9                        Gallion requires the trial court to explain the “linkage” between the sentence and the sentencing objectives.  Gallion, 270 Wis. 2d 535, ¶46.  Although Gallion did not change the standard of review, “appellate courts are required to more closely scrutinize the record to ensure that ‘discretion was in fact exercised and the basis of that exercise of discretion [is] set forth.’”  Id., ¶76 (quoting McCleary, 49 Wis. 2d at 277).

10                        On appeal, Caravella renews his postconviction arguments that the circuit court failed to articulate adequately the reasons for the sentences imposed and for ordering the sentences to run concurrently.  He argues in particular that Gallion requires a more detailed and nuanced sentencing analysis than that displayed in the sentencing transcript.

11                        Although the Gallion standard affirming the need for specific sentencing remarks technically does not apply to this case,[2] we are satisfied that the circuit court’s sentencing remarks nonetheless meet that standard.  The circuit court discussed the main McCleary factors and applied them to the facts of this case.  The court clearly considered the serious consequences of Caravella’s decision to drive while impaired as the most significant factor in imposing lengthy and consecutive sentences.  It noted that Caravella was a young man with a “complexity of … needs,” who had nonetheless accepted responsibility for his actions and appeared truly remorseful.  The circuit court indicated that it was Caravella’s acceptance of responsibility that moved it away from imposing maximum sentences.  It noted, however, that the interests of the community – and the need to send the community the message that drunk driving would not be tolerated – required lengthy sentences.  The circuit court imposed consecutive sentences because, even though Caravella’s act of driving recklessly while drunk was a single act, it nonetheless resulted in the tragic deaths of three people.  Thus, the circuit court gave the required explanation “for the general range of the sentence imposed.  See Gallion, 270 Wis. 2d 535, ¶49.  Even though this court might have imposed different sentences in this instance, we may not substitute our judgment for that of the trial court.  See id., ¶18.

            By the Court.—Judgment and order affirmed.

            This opinion will not be published.  See Wis.
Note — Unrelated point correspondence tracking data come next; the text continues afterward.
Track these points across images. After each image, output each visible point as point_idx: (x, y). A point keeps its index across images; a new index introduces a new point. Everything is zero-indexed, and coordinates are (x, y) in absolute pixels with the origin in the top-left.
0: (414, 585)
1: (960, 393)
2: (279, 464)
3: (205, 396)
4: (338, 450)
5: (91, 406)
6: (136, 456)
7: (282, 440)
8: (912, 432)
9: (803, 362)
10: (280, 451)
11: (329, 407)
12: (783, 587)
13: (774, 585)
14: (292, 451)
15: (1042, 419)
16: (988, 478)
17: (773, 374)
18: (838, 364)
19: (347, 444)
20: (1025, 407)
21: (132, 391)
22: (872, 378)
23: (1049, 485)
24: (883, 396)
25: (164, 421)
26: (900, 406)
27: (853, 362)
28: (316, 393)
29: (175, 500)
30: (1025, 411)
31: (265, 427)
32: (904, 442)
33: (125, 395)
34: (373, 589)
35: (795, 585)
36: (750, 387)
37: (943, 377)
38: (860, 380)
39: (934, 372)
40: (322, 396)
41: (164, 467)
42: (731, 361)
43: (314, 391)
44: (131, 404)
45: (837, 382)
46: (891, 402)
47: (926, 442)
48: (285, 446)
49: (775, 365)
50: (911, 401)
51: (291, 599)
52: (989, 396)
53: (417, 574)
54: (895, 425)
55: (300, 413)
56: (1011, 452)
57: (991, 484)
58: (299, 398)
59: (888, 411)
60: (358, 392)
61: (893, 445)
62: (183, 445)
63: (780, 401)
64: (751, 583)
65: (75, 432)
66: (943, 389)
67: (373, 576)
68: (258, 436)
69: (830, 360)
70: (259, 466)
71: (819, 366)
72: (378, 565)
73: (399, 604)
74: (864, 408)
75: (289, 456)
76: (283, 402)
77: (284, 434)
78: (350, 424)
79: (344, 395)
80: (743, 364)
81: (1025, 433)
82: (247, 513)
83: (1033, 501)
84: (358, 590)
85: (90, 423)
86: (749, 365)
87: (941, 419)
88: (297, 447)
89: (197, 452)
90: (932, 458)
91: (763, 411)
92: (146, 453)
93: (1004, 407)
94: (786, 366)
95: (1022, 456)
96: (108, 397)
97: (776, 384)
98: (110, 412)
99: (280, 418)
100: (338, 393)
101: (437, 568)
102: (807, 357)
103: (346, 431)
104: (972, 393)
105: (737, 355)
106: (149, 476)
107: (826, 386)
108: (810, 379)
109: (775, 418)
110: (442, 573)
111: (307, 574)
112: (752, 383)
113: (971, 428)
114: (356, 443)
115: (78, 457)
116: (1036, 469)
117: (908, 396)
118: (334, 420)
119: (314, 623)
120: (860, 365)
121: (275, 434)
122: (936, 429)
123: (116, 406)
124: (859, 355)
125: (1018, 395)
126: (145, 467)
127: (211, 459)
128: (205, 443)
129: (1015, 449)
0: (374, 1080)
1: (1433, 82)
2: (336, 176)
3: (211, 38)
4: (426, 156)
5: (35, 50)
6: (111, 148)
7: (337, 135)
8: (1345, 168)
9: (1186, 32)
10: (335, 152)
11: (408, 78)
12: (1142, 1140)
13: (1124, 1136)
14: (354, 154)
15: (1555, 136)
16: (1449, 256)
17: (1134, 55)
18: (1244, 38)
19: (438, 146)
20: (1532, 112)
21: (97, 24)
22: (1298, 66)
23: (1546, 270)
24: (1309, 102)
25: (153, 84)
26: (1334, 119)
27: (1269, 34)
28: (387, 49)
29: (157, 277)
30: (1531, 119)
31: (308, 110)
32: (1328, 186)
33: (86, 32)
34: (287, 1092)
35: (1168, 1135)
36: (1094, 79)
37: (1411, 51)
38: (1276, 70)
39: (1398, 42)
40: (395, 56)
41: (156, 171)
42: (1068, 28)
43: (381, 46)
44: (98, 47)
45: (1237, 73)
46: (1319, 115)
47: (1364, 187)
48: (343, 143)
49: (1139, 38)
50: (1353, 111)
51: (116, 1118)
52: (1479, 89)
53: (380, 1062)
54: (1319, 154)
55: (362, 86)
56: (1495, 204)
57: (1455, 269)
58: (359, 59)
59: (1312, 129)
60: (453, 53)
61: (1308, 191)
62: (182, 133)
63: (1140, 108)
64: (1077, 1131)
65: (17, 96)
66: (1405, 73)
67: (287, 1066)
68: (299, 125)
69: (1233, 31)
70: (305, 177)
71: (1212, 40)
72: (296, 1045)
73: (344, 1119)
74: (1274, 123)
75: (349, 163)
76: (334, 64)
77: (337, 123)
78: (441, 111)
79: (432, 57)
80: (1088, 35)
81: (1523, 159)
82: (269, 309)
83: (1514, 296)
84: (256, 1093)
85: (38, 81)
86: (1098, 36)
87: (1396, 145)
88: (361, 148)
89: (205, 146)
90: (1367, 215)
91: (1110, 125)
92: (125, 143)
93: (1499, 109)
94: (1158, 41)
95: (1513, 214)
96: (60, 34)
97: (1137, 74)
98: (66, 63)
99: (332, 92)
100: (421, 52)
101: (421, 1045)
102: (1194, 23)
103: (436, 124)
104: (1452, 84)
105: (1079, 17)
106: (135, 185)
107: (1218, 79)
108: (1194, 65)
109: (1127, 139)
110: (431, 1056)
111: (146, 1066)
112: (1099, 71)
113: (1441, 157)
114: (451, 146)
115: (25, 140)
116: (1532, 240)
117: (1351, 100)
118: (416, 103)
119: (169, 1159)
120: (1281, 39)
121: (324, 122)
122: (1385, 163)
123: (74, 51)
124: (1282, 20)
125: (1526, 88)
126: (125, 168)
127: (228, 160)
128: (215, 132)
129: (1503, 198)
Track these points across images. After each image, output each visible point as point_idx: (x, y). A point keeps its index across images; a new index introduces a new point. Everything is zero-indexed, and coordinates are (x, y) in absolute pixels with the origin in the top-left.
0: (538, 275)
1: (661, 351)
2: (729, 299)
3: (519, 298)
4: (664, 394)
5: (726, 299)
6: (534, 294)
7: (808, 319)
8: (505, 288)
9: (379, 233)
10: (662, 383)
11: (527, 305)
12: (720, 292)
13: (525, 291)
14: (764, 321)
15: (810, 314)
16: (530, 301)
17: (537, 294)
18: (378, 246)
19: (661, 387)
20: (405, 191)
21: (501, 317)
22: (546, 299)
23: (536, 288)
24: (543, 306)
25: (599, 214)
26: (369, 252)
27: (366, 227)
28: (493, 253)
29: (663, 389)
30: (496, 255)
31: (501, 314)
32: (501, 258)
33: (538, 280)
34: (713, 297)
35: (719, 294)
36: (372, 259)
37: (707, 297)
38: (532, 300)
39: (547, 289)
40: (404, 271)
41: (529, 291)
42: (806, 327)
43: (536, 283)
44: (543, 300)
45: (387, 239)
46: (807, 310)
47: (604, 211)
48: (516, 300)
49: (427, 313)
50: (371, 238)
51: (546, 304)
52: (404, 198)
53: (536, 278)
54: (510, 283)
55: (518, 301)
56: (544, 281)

Stat. Rule 809.23(1)(b)5.


 



[1]  See State v. Stenzel, 2004 WI App 181, ¶9, 276 Wis. 2d 224, 688 N.W.2d 20 (“while Gallion revitalizes sentencing jurisprudence, it does not make any momentous changes”).

[2]  Caravella was sentenced prior to the release of State v. Gallion, 2004 WI 42, 270 Wis. 2d 535, 678 N.W.2d 197.  The supreme court indicated that Gallion applied to future cases only.  Id., ¶8.